The settlement, which was finalised in March after three years of intense negotiations, was declared lawful by Chief Justice of Pakistan (CJP) Umar Ata Bandial, who was heading a five-judge bench, in a 13-page opinion on the reference moved by President Arif Alvi in October.
The president had sought the apex court’s opinion on two main points; firstly, does the 2013 judgement in the Maulana Abdul Haque Baloch case prevents the federal and Balochistan governments from entering into the implementation agreement or affect its validity; and, secondly, whether the proposed Foreign Investment (Protection and Promotion) Bill 2022 (FI-Bill), if enacted, would be valid and constitutional.
“The agreements do not, prima facie, violate any of the findings recorded in 2013 Abdul Haque Baloch case,” CJP Bandial responded to the questions. Detail reasons will follow soon.
While Justice Yahya Afridi, agreed with the opinion, he said he would clarify soon in a detailed response that he may not respond to Question No 1 to the extent of ‘public policy’.
The court observed that the proposed FI-Bill would not only pave way for implementation of the Reko Diq project in its present form but would also facilitate and encourage foreign direct investment in similar mining projects and other high capital intensive industries in which direct foreign investment was required to be encouraged through guarantees assured by laws and regulatory measures.
“To sum up, we are of the opinion that parameters set out in 2013 Abdul Haque Baloch’s case have been duly addressed by the federal and provincial governments,” the bench explained.
Thus, the process for project’s revival has been undertaken ‘transparently’ and with ‘due diligence’.
The agreements are being signed by authorities duly authorised and competent to do so under the law and to ensure transparency and fairness, expert advice on the financial, technical and legal issues involved has been sought from both local as well as independent international experts/consultants on the terms settled in the agreements, according to the court opinion.
The agreements had been put in place after “due deliberation and have not been found by us to be unconstitutional or illegal”, it explained.
Likewise, the court expects, the rationale, basis, legality and vires of FI-Bill as well as the amendments to its schedules and annexure and the amendments incorporated through SROs following due process, would be duly enacted as required under the Constitution.
“And such laws and regulatory measures do not in any manner violate the constitution or the law,” the court noted.
The bench was of the opinion that FI-Bill was not limited exclusively to the Reko Diq project, rather it provided a framework for grant of investment incentives which, subject to the provisions of the bill, would be available to all investments of $500m or more.

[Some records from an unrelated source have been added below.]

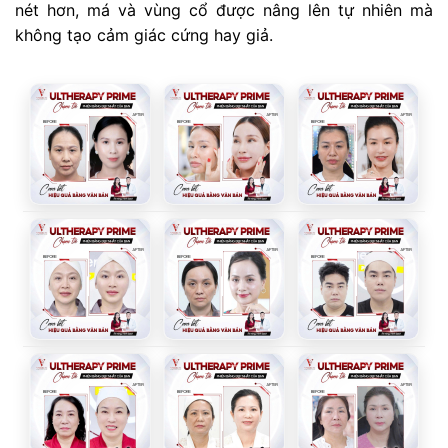
nét hơn, má và vùng cổ được nâng lên tự nhiên mà
không tạo cảm giác cứng hay giả.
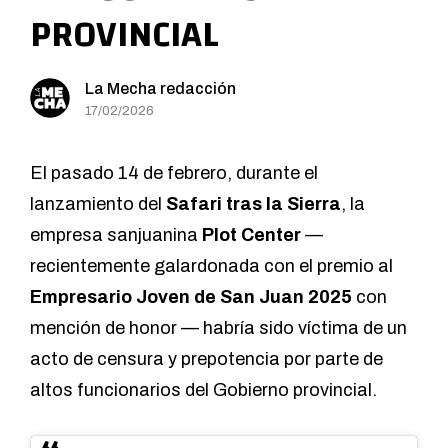
PROVINCIAL
La Mecha redacción
17/02/2026
El pasado 14 de febrero, durante el
lanzamiento del
Safari tras la Sierra
, la
empresa sanjuanina
Plot Center
—
recientemente galardonada con el premio al
Empresario Joven de San Juan 2025
con
mención de honor — habría sido víctima de un
acto de censura y prepotencia por parte de
altos funcionarios del Gobierno provincial.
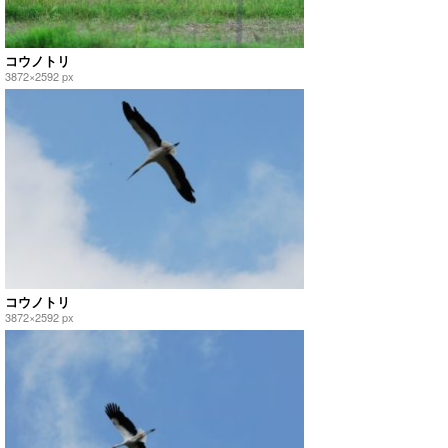
コウノトリ
3872×2592 px
コウノトリ
3872×2592 px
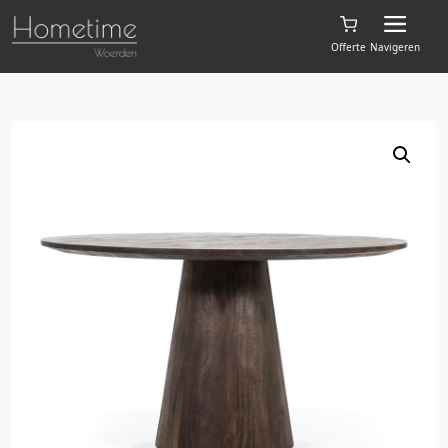
Offerte
Navigeren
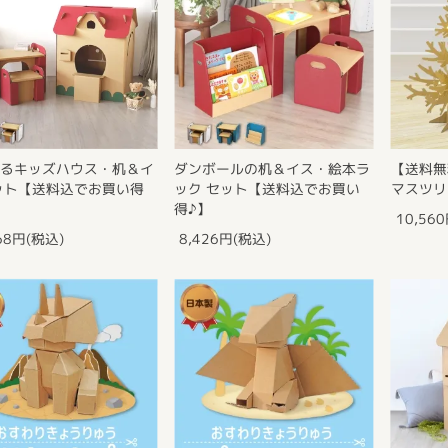
いるキッズハウス・机＆イ
ダンボールの机＆イス・絵本ラ
【送料無
ット【送料込でお買い得
ック セット【送料込でお買い
マスツリ
得♪】
10,56
68円(税込)
8,426円(税込)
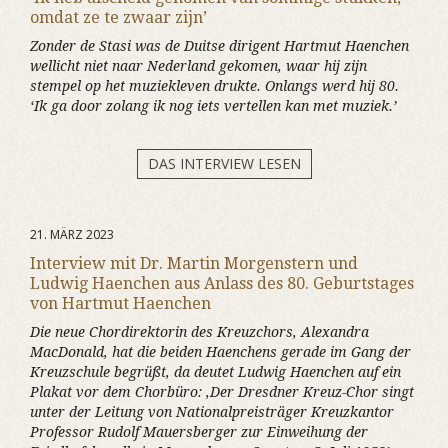
omdat ze te zwaar zijn’
Zonder de Stasi was de Duitse dirigent Hartmut Haenchen
wellicht niet naar Nederland gekomen, waar hij zijn
stempel op het muziekleven drukte. Onlangs werd hij 80.
‘Ik ga door zolang ik nog iets vertellen kan met muziek.’
DAS INTERVIEW LESEN
21. MÄRZ 2023
Interview mit Dr. Martin Morgenstern und
Ludwig Haenchen aus Anlass des 80. Geburtstages
von Hartmut Haenchen
Die neue Chordirektorin des Kreuzchors, Alexandra
MacDonald, hat die beiden Haenchens gerade im Gang der
Kreuzschule begrüßt, da deutet Ludwig Haenchen auf ein
Plakat vor dem Chorbüro: ‚Der Dresdner Kreuz-Chor singt
unter der Leitung von Nationalpreisträger Kreuzkantor
Professor Rudolf Mauersberger zur Einweihung der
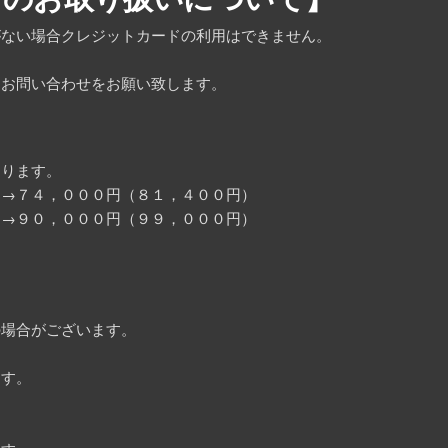
がない場合クレジットカードの利用はできません。
にお問い合わせをお願い致します。
なります。
）→７４，０００円（８１，４００円）
）→９０，０００円（９９，０００円）
の場合がございます。
ます。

The fact that the Reko Diq project was the first to be identified as a ‘Qualified Investment’ under FI-Bill did not render the statute as ‘person-specific’, it added.
The court observed that unlike the Chagai hills exploration joint venture agreement, the decision to enter into the settlement agreements with the mining firms was backed by law and taken after careful negotiations during which independent international consultants assisted the authorised representatives of Pakistan and Balochistan governments.
In a tweet, PTI leader and former energy and petroleum minister Hammad Azhar welcomed the court opinion and recalled how companies falling under the petroleum division had played a key role in arranging funding for the settlement and becoming stakeholders in the project. “We used to get things done under PTI government,” he remarked.
“It is a step back from the financial precipice,” former additional attorney general Tariq Khokhar said, adding that this was “not the time for angry remonstrance, but we must reflect on the cause and causes that pushed the nation to the brink of financial bankruptcy.”
Senior counsel Hafiz Ahsaan Ahmad Khokhar highlighted the need of revisiting all existing commercial laws by policymakers to introduce legislation on matters relating to foreign direct investment and commercial dispute by adopting best international practices.
Simultaneously, he said, robust alternative dispute resolution be introduced with time-bound adjudicating and court processes to make Pakistan an attractive place for foreign investment and “to avoid such heavy contracts default and penalties before international forums”.